Polícia aponta morte de adolescente em confronto, mas testemunhas relatam execução
PMCE afirma que houve confronto e que uma arma foi apreendida com o adolescente. Família diz que Ray não estava armado, que não houve confronto e PMs teriam chegado atirando
16:54 | Nov. 21, 2023
O adolescente Francisco Ray Oliveira de Jesus, de 16 anos, baleado na noite desse domingo, 19, na Barra do Ceará, foi enterrado na manhã desta terça-feira, 21, em Fortaleza. Há duas versões em relação ao caso, a da Polícia Militar do Ceará (PMCE), que aponta que ele foi morto em confronto com os PMs, e a da família e de pessoas que dizem ter testemunhado do caso — que denunciam que o garoto foi executado em abordagem policial
A PMCE divulgou, em nota nesta terça, que Ray estaria armado com um revólver calibre 38, que foi apreendido. O jovem morreu durante a ação policial no Conjunto Vila Velha 3.
Os familiares e amigos, no entanto, descrevem que Ray foi baleado na perna e, depois, executado quando já estava no chão, com mais dois tiros. Já morto, o menino teria sido colocado em uma viatura e deixado em uma Unidade de Pronto Atendimento (UPA).
Além disso, acusam os policiais de forjarem a apreensão de arma de fogo. Uma das fontes diz que, ao colocar o menino na viatura, um dos policiais teria comentado: "Se fudeu".
"Houve confronto e um dos suspeitos, um adolescente de 16 anos, foi a óbito em posse do armamento", afirma a PMCE, em nota.
Procurada, a Controladoria Geral de Disciplina (CGD) informou ter instaurado procedimento disciplinar "para apuração do fato na seara administrativa, estando este em trâmite".
Ray estaria baleado e no chão quando foi morto, segundo denúncia
De acordo com testemunhas, ao ouvir os tiros, adolescente correu e foi atingido na perna, mas depois que caiu no chão, os agentes teriam se aproximado e efetuado mais dois tiros.

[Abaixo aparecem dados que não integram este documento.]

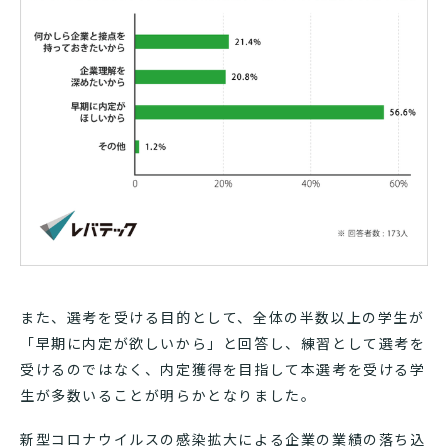
また、選考を受ける目的として、全体の半数以上の学生が
「早期に内定が欲しいから」と回答し、練習として選考を
受けるのではなく、内定獲得を目指して本選考を受ける学
生が多数いることが明らかとなりました。
新型コロナウイルスの感染拡大による企業の業績の落ち込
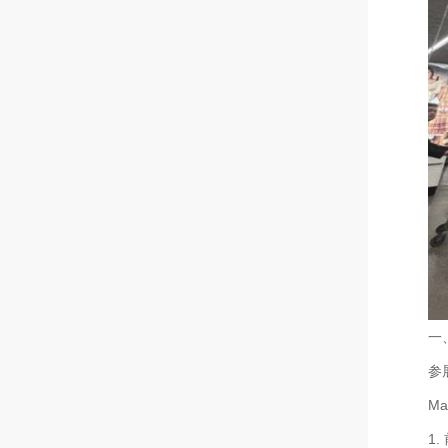
一
参
M
1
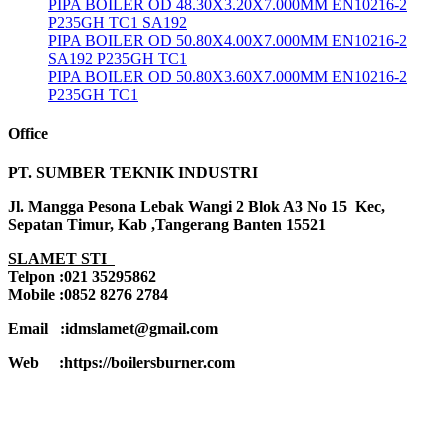
PIPA BOILER OD 48.30X3.20X7.000MM EN10216-2
P235GH TC1 SA192
PIPA BOILER OD 50.80X4.00X7.000MM EN10216-2
SA192 P235GH TC1
PIPA BOILER OD 50.80X3.60X7.000MM EN10216-2
P235GH TC1
Office
PT. SUMBER TEKNIK INDUSTRI
Jl. Mangga Pesona Lebak Wangi 2 Blok A3 No 15 Kec,
Sepatan Timur, Kab ,Tangerang Banten 15521
SLAMET STI
Telpon :021 35295862
Mobile :0852 8276 2784
Email :idmslamet@gmail.com
Web :https://boilersburner.com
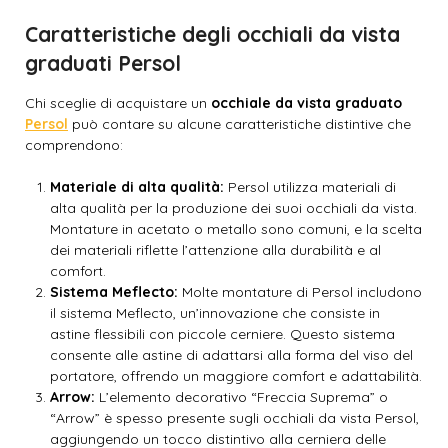
Caratteristiche degli occhiali da vista
graduati Persol
Chi sceglie di acquistare un
occhiale da vista graduato
Persol
può contare su alcune caratteristiche distintive che
comprendono:
Materiale di alta qualità:
Persol utilizza materiali di
alta qualità per la produzione dei suoi occhiali da vista.
Montature in acetato o metallo sono comuni, e la scelta
dei materiali riflette l’attenzione alla durabilità e al
comfort.
Sistema Meflecto:
Molte montature di Persol includono
il sistema Meflecto, un’innovazione che consiste in
astine flessibili con piccole cerniere. Questo sistema
consente alle astine di adattarsi alla forma del viso del
portatore, offrendo un maggiore comfort e adattabilità.
Arrow:
L’elemento decorativo “Freccia Suprema” o
“Arrow” è spesso presente sugli occhiali da vista Persol,
aggiungendo un tocco distintivo alla cerniera delle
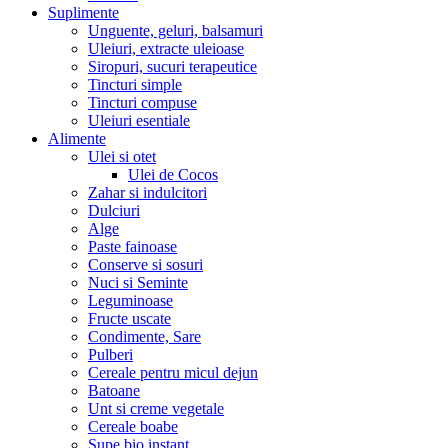
Suplimente
Unguente, geluri, balsamuri
Uleiuri, extracte uleioase
Siropuri, sucuri terapeutice
Tincturi simple
Tincturi compuse
Uleiuri esentiale
Alimente
Ulei si otet
Ulei de Cocos
Zahar si indulcitori
Dulciuri
Alge
Paste fainoase
Conserve si sosuri
Nuci si Seminte
Leguminoase
Fructe uscate
Condimente, Sare
Pulberi
Cereale pentru micul dejun
Batoane
Unt si creme vegetale
Cereale boabe
Supe bio instant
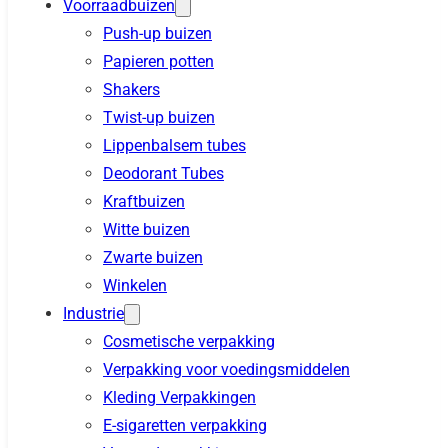
Voorraadbuizen
Push-up buizen
Papieren potten
Shakers
Twist-up buizen
Lippenbalsem tubes
Deodorant Tubes
Kraftbuizen
Witte buizen
Zwarte buizen
Winkelen
Industrie
Cosmetische verpakking
Verpakking voor voedingsmiddelen
Kleding Verpakkingen
E-sigaretten verpakking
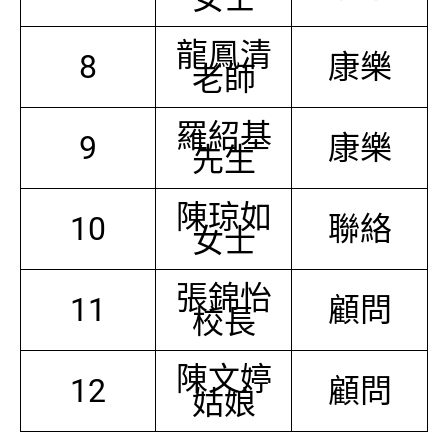
龍鳳清
8
康樂
老師
羅紹基
9
康樂
先生
陳琼如
10
聯絡
女士
張錦怡
11
顧問
校長
陳文婷
12
顧問
姑娘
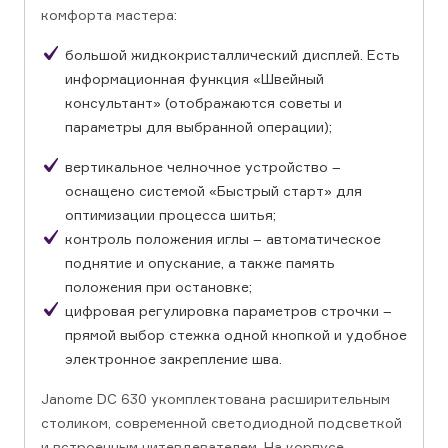
комфорта мастера:
большой жидкокристаллический дисплей. Есть
информационная функция «Швейный
консультант» (отображаются советы и
параметры для выбранной операции);
вертикальное челночное устройство –
оснащено системой «Быстрый старт» для
оптимизации процесса шитья;
контроль положения иглы – автоматическое
поднятие и опускание, а также память
положения при остановке;
цифровая регулировка параметров строчки –
прямой выбор стежка одной кнопкой и удобное
электронное закрепление шва.
Janome DC 630 укомплектована расширительным
столиком, современной светодиодной подсветкой
и встроенным нитевдевателем. На корпусе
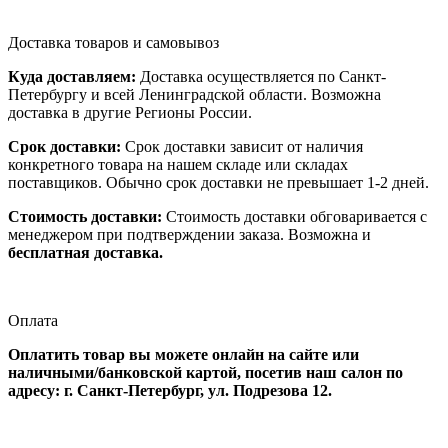
Доставка товаров и самовывоз
Куда доставляем:
Доставка осуществляется по Санкт-
Петербургу и всей Ленинградской области. Возможна
доставка в другие Регионы России.
Срок доставки:
Срок доставки зависит от наличия
конкретного товара на нашем складе или складах
поставщиков. Обычно срок доставки не превышает 1-2 дней.
Стоимость доставки:
Стоимость доставки обговаривается с
менеджером при подтверждении заказа. Возможна и
бесплатная доставка.
Оплата
Оплатить товар вы можете онлайн на сайте или
наличными/банковской картой, посетив наш салон по
адресу: г. Санкт-Петербург, ул. Подрезова 12.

Os policiais teriam chegado por volta das 20 horas, de acordo com um familiar.
"A população se revoltou. (eles) Pegaram o menino e jogaram na viatura como se fosse um cachorro", relata. "Para mim, eles já foram na intenção de matar, ele já estava baleado e chegaram e deram tiro nas costas".
Conforme a testemunha, não houve ordem de aviso. "Poderia ter acontecido comigo, com crianças, com filhos de outras mães. A gente pede justiça e proteção, pois não sabemos o que são capazes de fazer", afirma.
Conforme outra familiar, que também presenciou o fato, o garoto foi jogado dentro da viatura e encaminhado à UPA sem vida, sem que a Perícia fosse acionada. "Era um menino calmo, obediente e querido pela família", afirma a fonte ouvida pelo O POVO.
Ray era goleiro e tinha 13 irmãos
A família que se descreve como unida mora no conjunto Vila Velha 3 há três anos, depois que se mudou do Pirambu quando conseguiu benefícios para a compra de casa própria. Ray gostava de jogar futebol e atuava como goleiro, segundo os amigos. As fotografias dele eram mostradas por parentes no cemitério do Bom Jardim, durante sepultamento.
Com lágrimas no rosto, uma familiar segurava a cruz com o nome do jovem. Ela relata que Ray tinha 13 irmãos e que a mãe dele o adotou com dois meses, ainda bebê. O menino tinha recebido, conforme o relato, material para se aperfeiçoar e seguir o sonho de jogar futebol. A mãe não teve forças para ir ao cemitério, e uma das irmãs chorava ao canto.
Intimidação
Parentes afirmam que durante o velório uma viatura passava na frente da residência na madrugada e que permaneceu na esquina da casa. A situação foi considerada por eles uma forma de intimidação. Além disso, eles temem pela vida após o caso.
Imagens de câmeras de segurança mostram os policiais carregando o adolescente pelas pernas e pelas mãos. Os moradores gritavam, um policial realiza disparo para o alto. Há um tumulto generalizado e pessoas gritando.
A Controladoria Geral de Disciplina (CGD) informou que instaurou procedimento disciplinar para apuração do fato na seara administrativa e que o processo está em trâmite.
Já a Polícia Militar do Ceará afirmou, em nota, que houve um confronto e um dos suspeitos, um adolescente de 16 anos, morreu em posse de um revólver calibre 38 com cinco munições intactas e uma deflagrada. O caso foi registrado no 10º Distrito Policial.
As testemunhas afirmam que a versão da Polícia Militar não é verdadeira e que Ray não estava armado e que não houve confronto no local. Os nomes e imagens dos familiares são preservados.